Instructions to follow:
Extract from the records below every line that contains the string "Share", and reproduce each such line in full.

Listed records:
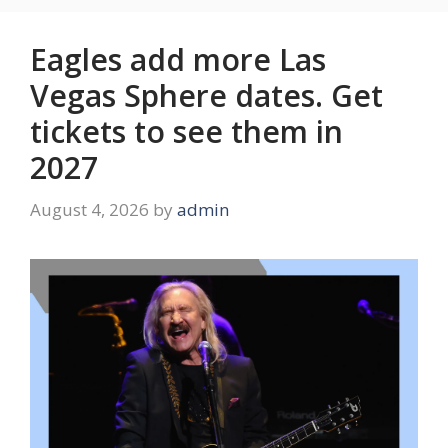
Eagles add more Las
Vegas Sphere dates. Get
tickets to see them in
2027
August 4, 2026
by
admin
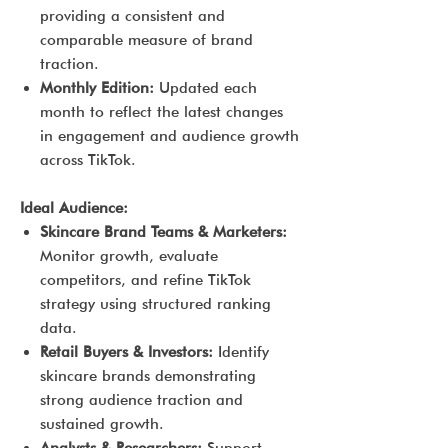
providing a consistent and
comparable measure of brand
traction.
Monthly Edition:
Updated each
month to reflect the latest changes
in engagement and audience growth
across TikTok.
Ideal Audience:
Skincare Brand Teams & Marketers:
Monitor growth, evaluate
competitors, and refine TikTok
strategy using structured ranking
data.
Retail Buyers & Investors:
Identify
skincare brands demonstrating
strong audience traction and
sustained growth.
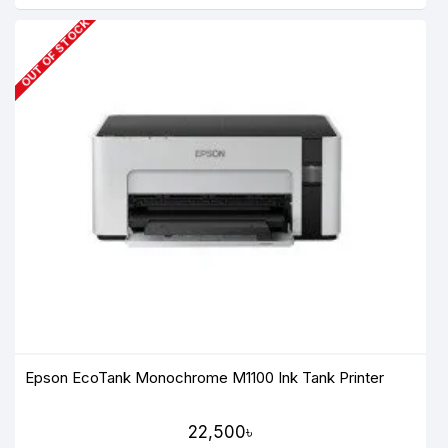
OUT OF STOCK
Epson EcoTank Monochrome M1100 Ink Tank Printer
22,500৳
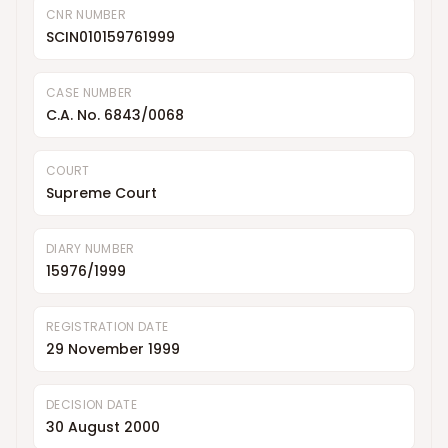
CNR NUMBER
SCIN010159761999
CASE NUMBER
C.A. No. 6843/0068
COURT
Supreme Court
DIARY NUMBER
15976/1999
REGISTRATION DATE
29 November 1999
DECISION DATE
30 August 2000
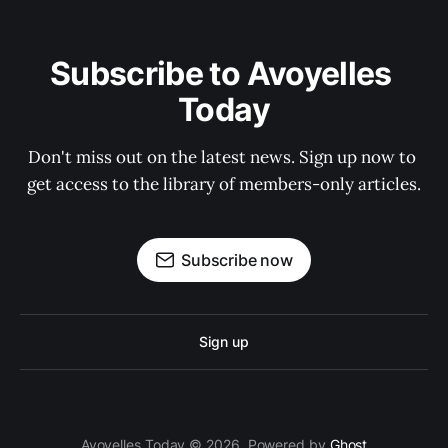
Subscribe to Avoyelles 
Today
Don't miss out on the latest news. Sign up now to 
get access to the library of members-only articles.
Subscribe now
Sign up
Avoyelles Today © 2026. Powered by
Ghost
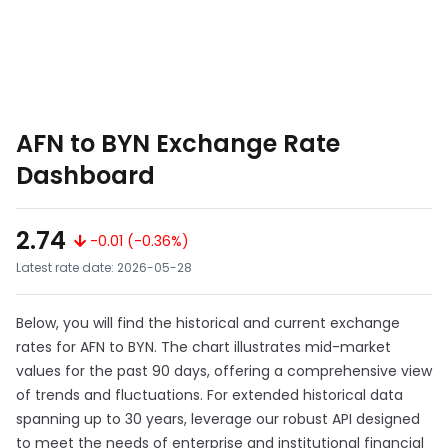
AFN to BYN Exchange Rate
Dashboard
2.74
-0.01 (-0.36%)
Latest rate date: 2026-05-28
Below, you will find the historical and current exchange
rates for AFN to BYN. The chart illustrates mid-market
values for the past 90 days, offering a comprehensive view
of trends and fluctuations. For extended historical data
spanning up to 30 years, leverage our robust API designed
to meet the needs of enterprise and institutional financial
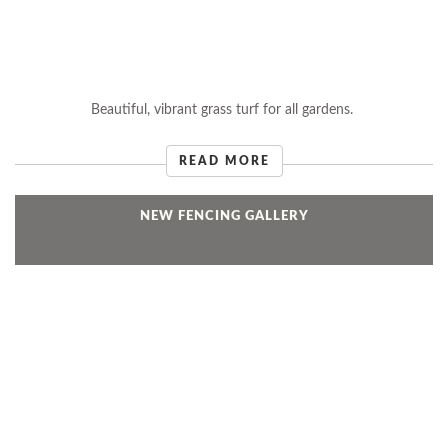
Beautiful, vibrant grass turf for all gardens.
READ MORE
NEW FENCING GALLERY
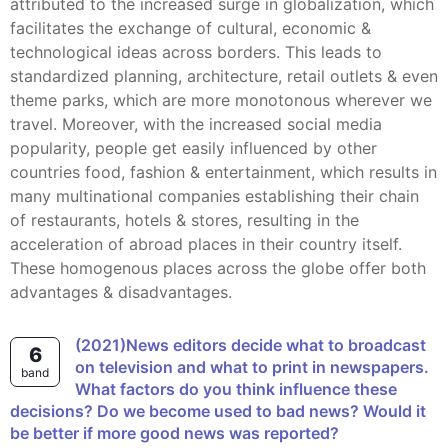
attributed to the increased surge in globalization, which
facilitates the exchange of cultural, economic &
technological ideas across borders. This leads to
standardized planning, architecture, retail outlets & even
theme parks, which are more monotonous wherever we
travel. Moreover, with the increased social media
popularity, people get easily influenced by other
countries food, fashion & entertainment, which results in
many multinational companies establishing their chain
of restaurants, hotels & stores, resulting in the
acceleration of abroad places in their country itself.
These homogenous places across the globe offer both
advantages & disadvantages.
(2021)News editors decide what to broadcast
6
on television and what to print in newspapers.
band
What factors do you think influence these
decisions? Do we become used to bad news? Would it
be better if more good news was reported?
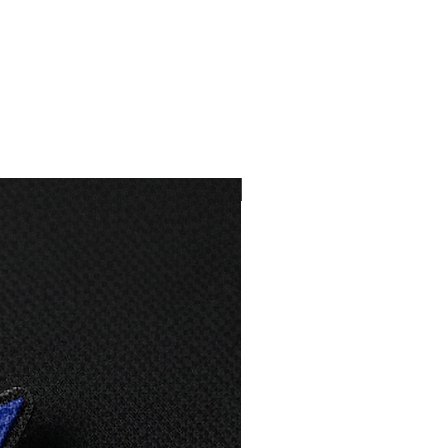
61
80
63
83
66
84
69
85
NEW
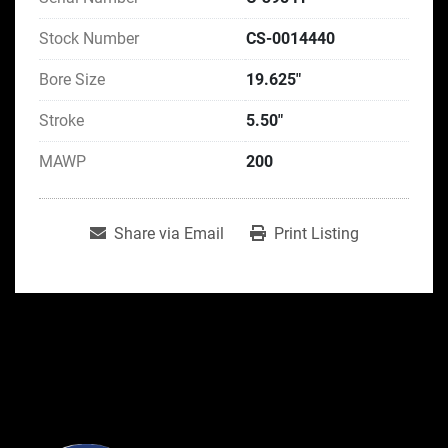
Stock Number
CS-0014440
Bore Size
19.625"
Stroke
5.50"
MAWP
200
Share via Email
Print Listing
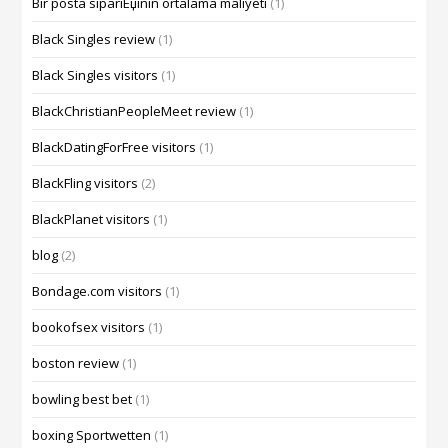
Bir posta sipariЕџinin ortalama maliyeti
(1)
Black Singles review
(1)
Black Singles visitors
(1)
BlackChristianPeopleMeet review
(1)
BlackDatingForFree visitors
(1)
BlackFling visitors
(2)
BlackPlanet visitors
(1)
blog
(2)
Bondage.com visitors
(1)
bookofsex visitors
(1)
boston review
(1)
bowling best bet
(1)
boxing Sportwetten
(1)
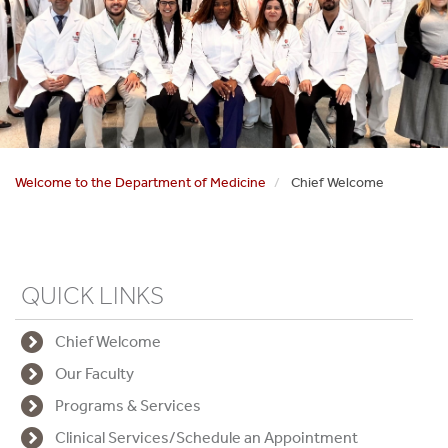
Welcome to the Department of Medicine
Chief Welcome
QUICK LINKS
Chief Welcome
Our Faculty
Programs & Services
Clinical Services/Schedule an Appointment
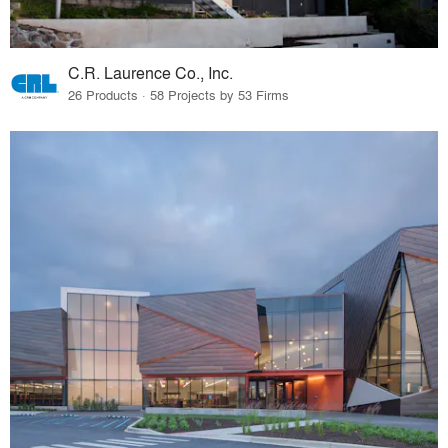
C.R. Laurence Co., Inc.
26 Products · 58 Projects by 53 Firms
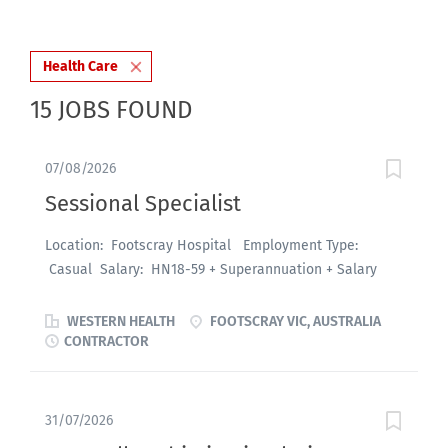
Health Care
15 JOBS FOUND
07/08/2026
Sessional Specialist
Location: Footscray Hospital Employment Type:
Casual Salary: HN18-59 + Superannuation + Salary
Packaging About the role: An exciting opportunity is
available for enthusiastic and highly motivated
WESTERN HEALTH
FOOTSCRAY VIC, AUSTRALIA
Emergency Physicians (FACEMs) to join the Footscray
CONTRACTOR
Hospital Emergency Department in a casual
capacity, commencing August 2026 or by negotiation.
This role offers flexible opportunities across a seven-
31/07/2026
day roster, with a variety of morning, afternoon and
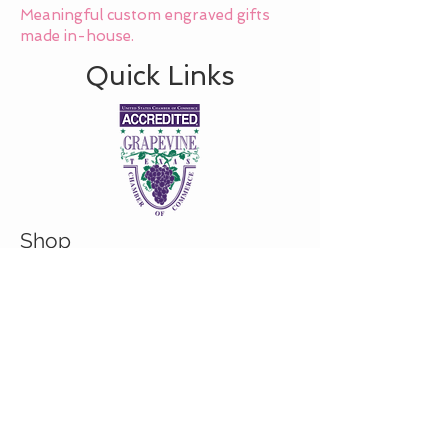
Meaningful custom engraved gifts
made in-house.
Quick Links
Shop
About
Custom/Bulk order inquiry
Contact
© 2026 Cranky Mom Creations
All rights reserved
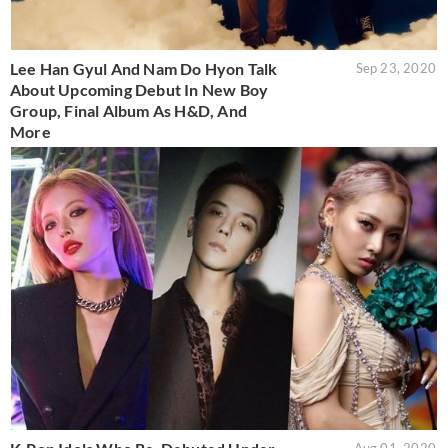
Lee Han Gyul And Nam Do Hyon Talk
Sep 23, 2020
About Upcoming Debut In New Boy
Group, Final Album As H&D, And
More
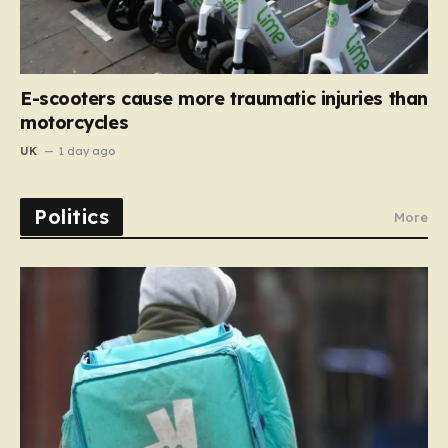
E-scooters cause more traumatic injuries than
motorcycles
UK
1 day ago
Politics
More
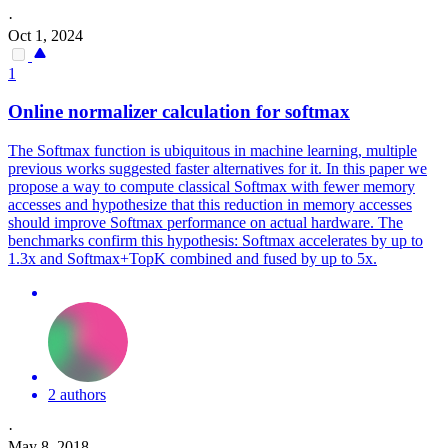
·
Oct 1, 2024
1
Online normalizer calculation for
softmax
The
Softmax
function
is ubiquitous in machine learning, multiple
previous works suggested faster alternatives for it. In this paper we
propose a way to compute classical Softmax with fewer memory
accesses and hypothesize that this reduction in memory accesses
should improve Softmax performance on actual hardware. The
benchmarks confirm this hypothesis: Softmax accelerates by up to
1.3x and Softmax+TopK combined and fused by up to 5x.
2 authors
·
May 8, 2018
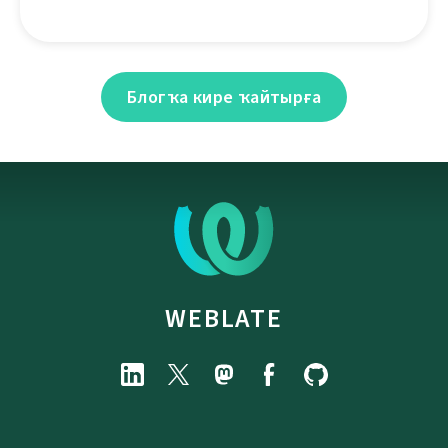
Блогҡа кире ҡайтырға
WEBLATE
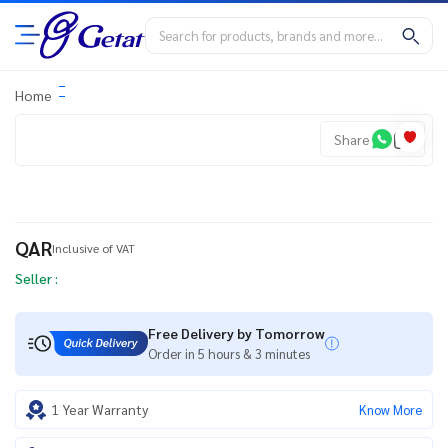
Home
Share
QAR
Inclusive of VAT
Seller :
Free Delivery by Tomorrow
Order in 5 hours & 3 minutes
1 Year Warranty
Know More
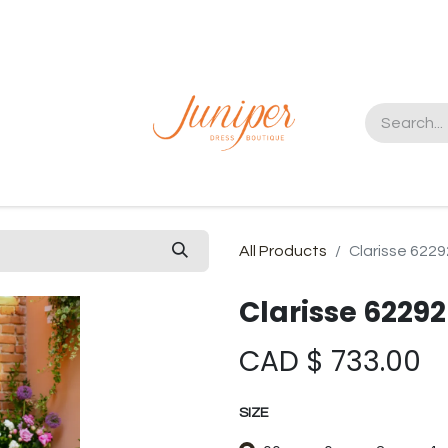
t us
All Products
Clarisse 6229
Clarisse 62292
CAD $
733.00
SIZE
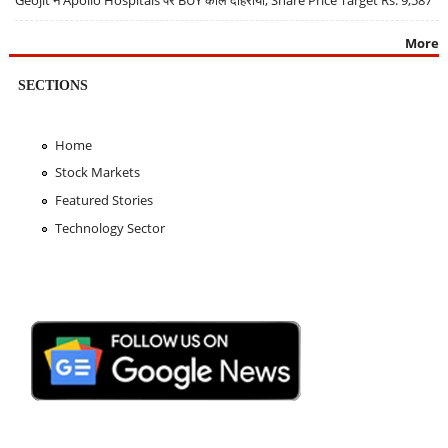
Geojit ने Apollo Hospitals पर BUY कॉल दोहराया, Share Price Target Rs. 9,587
More
SECTIONS
Home
Stock Markets
Featured Stories
Technology Sector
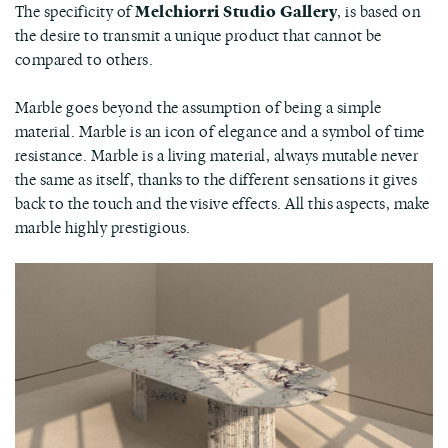
The specificity of
Melchiorri Studio Gallery
, is based on
the desire to transmit a unique product that cannot be
compared to others.
Marble goes beyond the assumption of being a simple
material. Marble is an icon of elegance and a symbol of time
resistance. Marble is a living material, always mutable never
the same as itself, thanks to the different sensations it gives
back to the touch and the visive effects. All this aspects, make
marble highly prestigious.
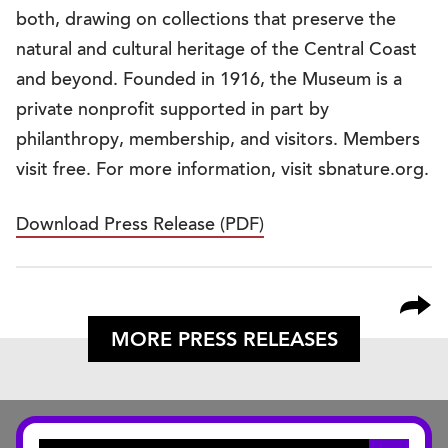
both, drawing on collections that preserve the
natural and cultural heritage of the Central Coast
and beyond. Founded in 1916, the Museum is a
private nonprofit supported in part by
philanthropy, membership, and visitors. Members
visit free. For more information, visit sbnature.org.
Download Press Release (PDF)
MORE PRESS RELEASES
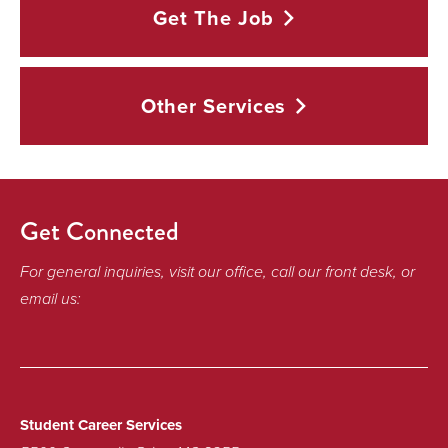
Get The
Job
Other
Services
Get Connected
For general inquiries, visit our office, call our front desk, or
email us:
Student Career Services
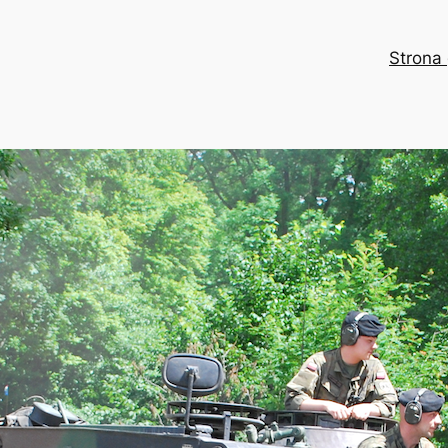
Strona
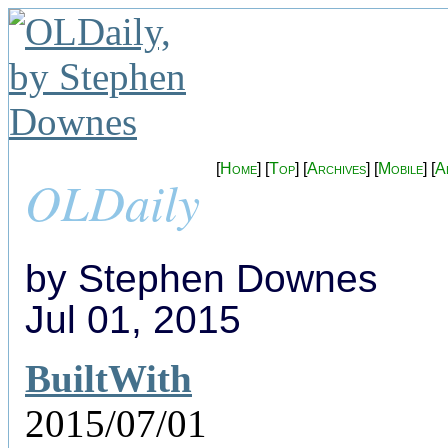
[
Home
] [
Top
] [
Archives
] [
Mobile
] [
A
OLDaily
by Stephen Downes
Jul 01, 2015
BuiltWith
2015/07/01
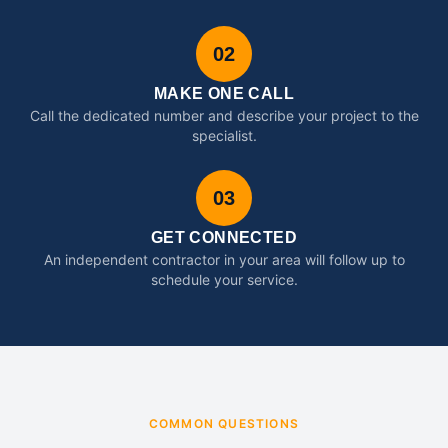
02
MAKE ONE CALL
Call the dedicated number and describe your project to the
specialist.
03
GET CONNECTED
An independent contractor in your area will follow up to
schedule your service.
COMMON QUESTIONS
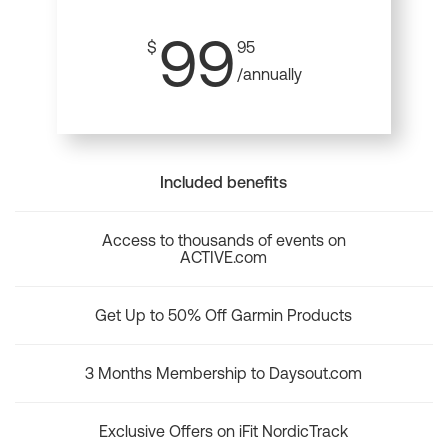
99
$
95
/annually
Included benefits
Access to thousands of events on
ACTIVE.com
Get Up to 50% Off Garmin Products
3 Months Membership to Daysout.com
Exclusive Offers on iFit NordicTrack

Task output:
Share via Email
Share
Geojit ने Apollo Hospitals पर BUY कॉल दोहराया, Share Price Target Rs. 9,587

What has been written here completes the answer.